> _Page text_:
•••

Achieving global consensus on learning metrics

The inspiring documentary film, Girl Rising, tells the personal experiences of nine young women in different countries who have overcome extraordinary challenges in their struggle to go to school. While each of these girls is an exceptional individual, their collective story is not uncommon. All over the world, countless families make great sacrifices to get their children in school. They understand that education has the power to transform their lives and lead to a better future.

But imagine the injustice if those sacrifices are all for naught. What if the children who do make it to school don’t end up learning while there? Tragically, this is the case for an estimated 130 million children around the world who are in school but failing to learn the basic skills they need to succeed in work and life. In Africa alone, there are about 37 million boys and girls in school who cannot read or write with fluency or complete basic numeracy tasks. For these children and their families, school represents not a path to prosperity, but an unfulfilled investment of time and resources.

Education is both a right and a bedrock of development. The divi­dends that should result from investments in education are immeasur­able: economic growth; improved public health; and safer, more stable societies.

However, for these benefits to accrue, all girls and boys have to be in school and learning. The data show that learning levels – not necessarily years spent in school – are what drive many eco­nomic and social returns on investments in education.

•••

According to the text on global learning metrics, about how many boys and girls in Africa are in school but cannot read or write with fluency or complete basic numeracy tasks?

> _Data entries_:

•••

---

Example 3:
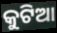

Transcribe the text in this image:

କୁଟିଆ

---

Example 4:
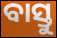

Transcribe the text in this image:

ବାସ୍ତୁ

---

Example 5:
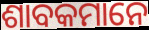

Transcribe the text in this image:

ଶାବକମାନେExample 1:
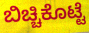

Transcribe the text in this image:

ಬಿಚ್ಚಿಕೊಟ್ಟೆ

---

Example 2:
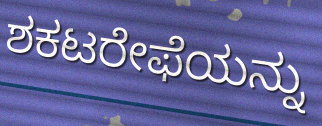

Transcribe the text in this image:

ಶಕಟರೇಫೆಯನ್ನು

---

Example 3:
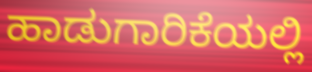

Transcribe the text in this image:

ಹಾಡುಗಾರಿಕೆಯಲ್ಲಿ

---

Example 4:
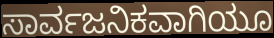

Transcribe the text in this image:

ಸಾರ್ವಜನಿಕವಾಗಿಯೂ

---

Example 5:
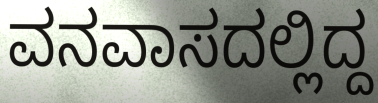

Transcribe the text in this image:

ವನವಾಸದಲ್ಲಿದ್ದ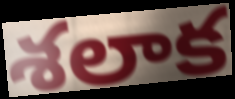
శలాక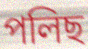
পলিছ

•••

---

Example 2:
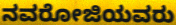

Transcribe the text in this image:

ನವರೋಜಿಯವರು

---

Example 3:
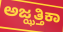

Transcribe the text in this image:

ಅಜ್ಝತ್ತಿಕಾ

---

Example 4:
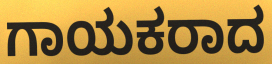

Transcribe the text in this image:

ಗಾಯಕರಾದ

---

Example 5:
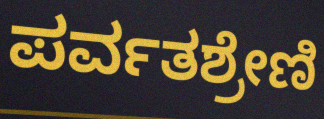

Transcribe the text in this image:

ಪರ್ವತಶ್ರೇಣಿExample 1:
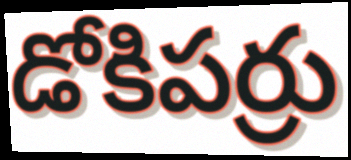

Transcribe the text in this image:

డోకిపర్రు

•••

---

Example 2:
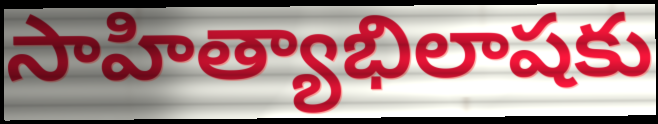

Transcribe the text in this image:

•••

> _Exercise answer_: About 37 million.